At that point, THR faced a decision: “Do we implement the information system piece first, or the conversion to Henry Schein?” he says. “We decided to do the whole thing at the same time.” In 11 weeks, all 250 offices had been converted.

Market the program

The success of any non-hospital program depends on planning and development, says Jim McManus, vice president of finance, St. Joseph Health System, Orange, Calif., a regional healthcare system with facilities in northern and southern California, west Texas and eastern New Mexico. Supply chain executives have to consciously shift gears, from focusing almost exclusively on the needs of the inpatient setting, to incorporating offices and clinics into the overall program. And the IDN supply chain team has to devote resources to tend to the program, respond to inquiries, work with outside partners, educate and empower staff and physicians, etc.

It helps to create a little excitement around the program, McManus says. So, rather than simply dictate product usage, the St. Joseph team has developed a marketing program to help the physician groups understand the benefits that the supply chain program can offer them. By branding the program and incorporating its partners, such as Henry Schein, MedAssets as well as St. Joseph Health System, physicians are tied closer to the organization, says McManus.

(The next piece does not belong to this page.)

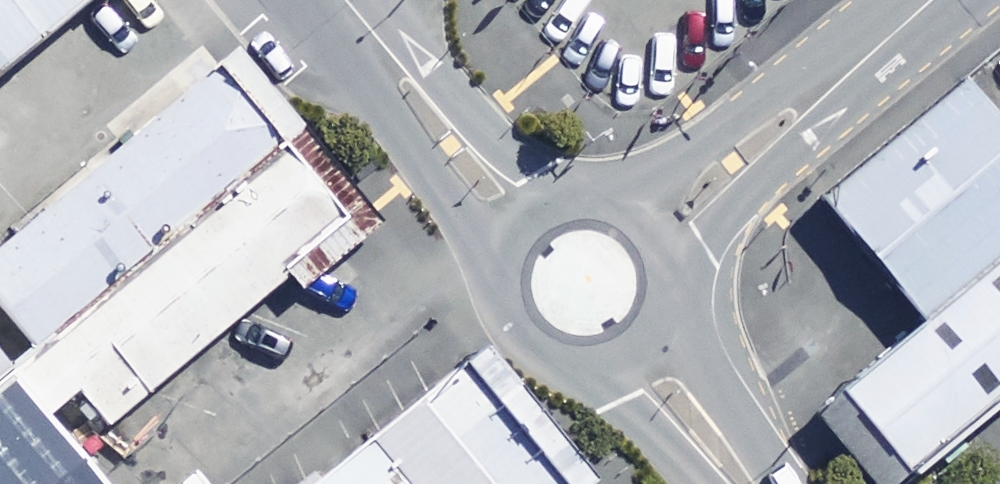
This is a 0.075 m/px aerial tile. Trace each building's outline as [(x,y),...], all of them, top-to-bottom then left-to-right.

The results speak for themselves. St. Joseph has helped its clinics save anywhere from 18 to 51 percent, thanks to improvement in materials processes and product standardization. “And we have better information now, to help us set up future strategies for contracts,” says McManus. In addition, St. Joseph’s administration reports a level of physician satisfaction. The program is working well according to the operating committee, which bodes well for growth and expansion.